— Task item A —
Format the part of the listing below that opens with the line containing "Duygu Öksüz Canova kimdir? Neden" and closes with the line containing "artístico inspirado na cultura de rua" as a Markdown table with the columns "Row" and "Line", one numbered row per line, skipping blank lines and leaving out the pictures.

— Selected extract —
------------------------------------------------
As people who have been following my months-long mission to read all of Shakespeare’s plays will know, I haven’t had much luck with his comedies. I found “Love’s Labour’s Lost” the most interesting but still a bit flawed, and followed that up with actively disliking the first of the truly famous comedies in “A Midsummer Night’s Dream”. So I was looking forward to “The Taming of the Shrew” with some trepidation, especially since it was a play that I had read in high school and remembered enjoying. Was I not going to like it, in line with the other comedies? Or was I going to enjoy it like I did before, meaning that there was something about it that the other comedies didn’t have?
As it turns out, I actually quite liked “The Taming of the Shrew”.
The basic plot (for the few people who aren’t aware of it) is that there’s a rich gentleman who has two daughters. The younger, Bianca, is being courted by two suitors and a third joins in soon afterwards, but the father insists that his older daughter, Katharina, must be married before his younger daughter can be married. Unfortunately, Katharina is noted for being a shrew and so no one wants to marry her. One of the suitors finds that a friend of his, Petruchio, has arrived in the city and is looking for a rich woman to marry, and isn’t at all afraid at marrying a shrew, promising that he will “tame” her. The rest of the play follows his courting and taming of Katharina, with a subplot where the new suitor poses as a tutor for Bianca while his servant pretends to be him, which causes issues when the suitor’s father arrives in town.
Compared to some of the earlier comedies, this is a comedy that actually has a solid comedic premise and plot. “A Midsummer Night’s Dream” has that as well, but it has multiple ones that aren’t that well aligned and yet are also individually important. Here, there is the main plot with the taming of the shrew and a minor aside plot with the deception. Also, most of the humour is not as mean-spirited as some of the humour in the other plays. While one can argue that Petruchio treats Katharina rather badly, the play does make it clear that he’s doing that not to, say, drive her insane (as he insists that the sun is out and then changes to insisting that it’s night and the moon is out, for example) but instead simply to break through her rather insulting nature. So he’s not doing that to insult her, but instead as a direct move against her. Of course, how you feel about that humour will depend on how you view whether that sort of ploy is valid or reasonable, which famously a number of people — especially feminists — don’t appreciate all that much. Other than that, the humour between, say, Petruchio and his servant is based on simple misunderstandings as Petruchio is prone to using words that are ambiguous that his servant happens to interpret in exactly the wrong way, to humourous effect. Also, in line with that, the humour is far more based on banter than on speeches, and Shakespeare, as I’ve said before, has an incredible gift for banter.
------------------------------------------------
(Extracted data entries)
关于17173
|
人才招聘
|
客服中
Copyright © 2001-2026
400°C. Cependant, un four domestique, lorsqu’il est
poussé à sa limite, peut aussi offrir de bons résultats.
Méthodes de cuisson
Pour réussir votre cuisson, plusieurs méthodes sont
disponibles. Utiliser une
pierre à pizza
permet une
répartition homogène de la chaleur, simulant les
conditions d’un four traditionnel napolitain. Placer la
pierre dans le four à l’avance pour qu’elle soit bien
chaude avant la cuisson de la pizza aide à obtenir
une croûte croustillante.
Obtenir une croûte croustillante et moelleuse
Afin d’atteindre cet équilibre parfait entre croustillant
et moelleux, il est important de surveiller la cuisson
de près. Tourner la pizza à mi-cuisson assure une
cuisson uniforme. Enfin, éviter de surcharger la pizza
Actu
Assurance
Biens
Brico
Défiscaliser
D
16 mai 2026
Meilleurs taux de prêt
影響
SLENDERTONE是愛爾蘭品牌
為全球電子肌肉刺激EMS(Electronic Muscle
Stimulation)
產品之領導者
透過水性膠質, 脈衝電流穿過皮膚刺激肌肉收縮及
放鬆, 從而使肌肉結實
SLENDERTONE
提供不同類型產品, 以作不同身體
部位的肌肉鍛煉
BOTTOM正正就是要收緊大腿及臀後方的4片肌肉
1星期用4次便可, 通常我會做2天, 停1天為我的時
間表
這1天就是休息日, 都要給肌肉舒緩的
------------------------------------------------
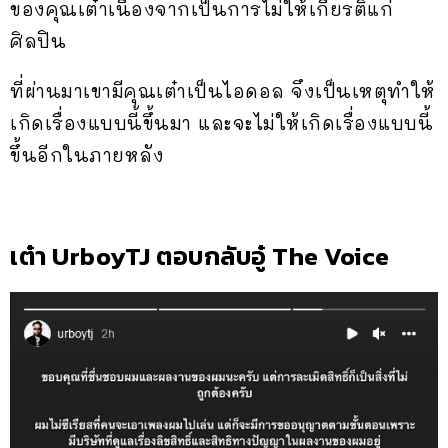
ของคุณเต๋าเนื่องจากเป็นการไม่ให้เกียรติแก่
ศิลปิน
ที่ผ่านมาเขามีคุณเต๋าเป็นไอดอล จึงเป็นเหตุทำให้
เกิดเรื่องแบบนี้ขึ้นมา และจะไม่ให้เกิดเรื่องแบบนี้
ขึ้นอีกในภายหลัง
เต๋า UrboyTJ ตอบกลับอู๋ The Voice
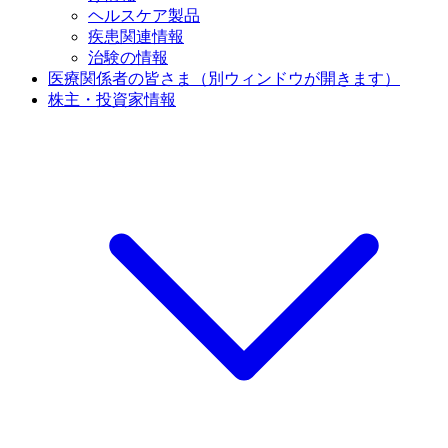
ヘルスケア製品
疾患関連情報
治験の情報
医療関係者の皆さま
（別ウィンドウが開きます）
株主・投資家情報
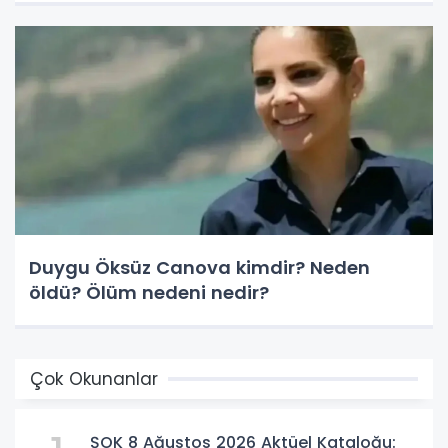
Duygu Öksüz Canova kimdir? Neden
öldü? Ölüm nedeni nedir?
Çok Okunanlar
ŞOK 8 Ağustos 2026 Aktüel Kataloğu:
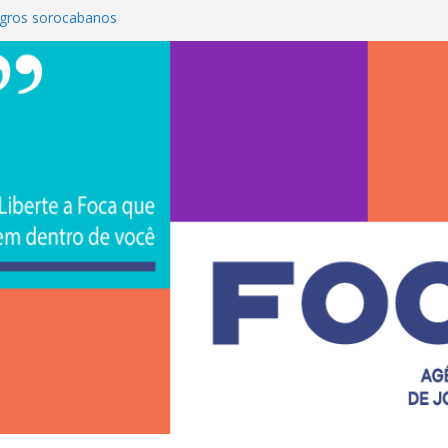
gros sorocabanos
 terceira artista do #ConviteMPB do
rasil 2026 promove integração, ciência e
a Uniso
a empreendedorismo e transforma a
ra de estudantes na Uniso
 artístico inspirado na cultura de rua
------------------------------------------------
— Task item B —
According to the review of "The Taming of the Shrew" above, what must happen before Bianca can be married?

— Response A —
| Row | Line |
|---|---|
| 1 | Duygu Öksüz Canova kimdir? Neden |
| 2 | öldü? Ölüm nedeni nedir? |
| 3 | Çok Okunanlar |
| 4 | ŞOK 8 Ağustos 2026 Aktüel Kataloğu: |
| 5 | gros sorocabanos |
| 6 |  terceira artista do #ConviteMPB do |
| 7 | rasil 2026 promove integração, ciência e |
| 8 | a Uniso |
| 9 | a empreendedorismo e transforma a |
| 10 | ra de estudantes na Uniso |
| 11 |  artístico inspirado na cultura de rua |

— Response B —
Her older sister, Katharina, must be married first.